STAGE 5: improvising with your bank - i walked up to the 13 year old behind the counter and mentioned my situation and conversation with the previous guy that helped me out over the phone. after some rationalizing ("but i only have one piece of ID because my wallet was stolen. besides, isn't a passport the piece of ID that trumps all others?") i finally got a new card.

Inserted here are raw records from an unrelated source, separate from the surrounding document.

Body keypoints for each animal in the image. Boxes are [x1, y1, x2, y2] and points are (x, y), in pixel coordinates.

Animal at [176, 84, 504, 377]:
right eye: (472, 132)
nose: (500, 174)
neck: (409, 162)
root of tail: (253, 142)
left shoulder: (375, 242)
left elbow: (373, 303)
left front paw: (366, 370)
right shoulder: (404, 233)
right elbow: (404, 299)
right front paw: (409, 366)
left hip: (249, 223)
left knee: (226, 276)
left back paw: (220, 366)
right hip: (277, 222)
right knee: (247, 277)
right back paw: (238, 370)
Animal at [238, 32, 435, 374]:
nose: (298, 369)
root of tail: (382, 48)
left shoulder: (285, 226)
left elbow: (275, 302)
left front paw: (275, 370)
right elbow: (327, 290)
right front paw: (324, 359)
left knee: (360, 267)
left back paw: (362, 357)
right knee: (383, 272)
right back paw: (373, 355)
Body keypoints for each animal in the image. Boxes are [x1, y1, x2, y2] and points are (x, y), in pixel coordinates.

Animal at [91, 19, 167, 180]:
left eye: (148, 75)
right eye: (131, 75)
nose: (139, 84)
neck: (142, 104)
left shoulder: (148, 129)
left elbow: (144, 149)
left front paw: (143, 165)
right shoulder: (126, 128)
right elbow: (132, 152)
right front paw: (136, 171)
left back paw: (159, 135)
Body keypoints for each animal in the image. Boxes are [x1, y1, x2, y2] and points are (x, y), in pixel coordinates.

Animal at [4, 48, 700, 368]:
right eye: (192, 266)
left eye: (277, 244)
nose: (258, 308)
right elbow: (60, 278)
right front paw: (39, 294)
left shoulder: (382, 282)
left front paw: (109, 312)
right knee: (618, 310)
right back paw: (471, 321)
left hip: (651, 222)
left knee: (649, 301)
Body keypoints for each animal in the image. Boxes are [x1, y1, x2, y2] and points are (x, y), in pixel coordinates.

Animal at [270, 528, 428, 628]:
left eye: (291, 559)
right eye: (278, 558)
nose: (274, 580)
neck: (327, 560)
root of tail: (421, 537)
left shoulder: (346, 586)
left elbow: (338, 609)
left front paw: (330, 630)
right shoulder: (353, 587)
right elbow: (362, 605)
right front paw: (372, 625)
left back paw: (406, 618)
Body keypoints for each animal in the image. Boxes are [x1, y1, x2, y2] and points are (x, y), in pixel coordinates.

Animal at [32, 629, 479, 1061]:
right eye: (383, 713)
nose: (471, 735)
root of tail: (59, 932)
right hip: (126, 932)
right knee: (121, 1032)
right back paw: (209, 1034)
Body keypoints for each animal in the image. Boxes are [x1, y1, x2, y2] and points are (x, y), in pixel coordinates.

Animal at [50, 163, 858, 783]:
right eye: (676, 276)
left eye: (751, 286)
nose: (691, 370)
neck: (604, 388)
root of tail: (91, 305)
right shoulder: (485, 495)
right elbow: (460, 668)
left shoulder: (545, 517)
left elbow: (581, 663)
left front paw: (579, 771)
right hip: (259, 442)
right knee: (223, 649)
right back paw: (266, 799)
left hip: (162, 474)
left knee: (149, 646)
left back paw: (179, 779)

occasionally STAGE 6: nice person finds the remains of your wallet and tracks you down - on monday i got a call from work because they had just talked with a man who claimed to have found my wallet. it appears that he had found it when he was throwing cardboard in the recycling dumpster so he climbed in to retrieve it. luckily my security card for the system at work had a phone number on it - work's phone number! woo! so i got my license back, which i am the most excited about, however they did cherry pick a number of other cards out of my wallet.

Lessons learned:
1. people are fuckers
2. you'd be surprised how little anyone pays attention in a restaurant
3. the people you call when you are most in need of efficency, tact and intellect often lack some or all of those attributes
4. freaking out doesn't get you anywhere and neither does being cranky, so there's no point in either
5. improvisation skills can come in handy and be recommended at the most bizarre times
6. td canada trust apparently has an excellent student chequing account. who knew?
7. sometimes on the 3-year-iversary of living somewhere you are hit with the hard realization that you've overstayed your welcome
8. this is one way to get a free meal
9. replacing these things really isn't that much of a hassle and only takes a few minutes
10. little else in life is more satisfying than screwing over the assholes that steal from you
11. a good samaritan goes a long way
12. you can find inspiration for a blog anywhere!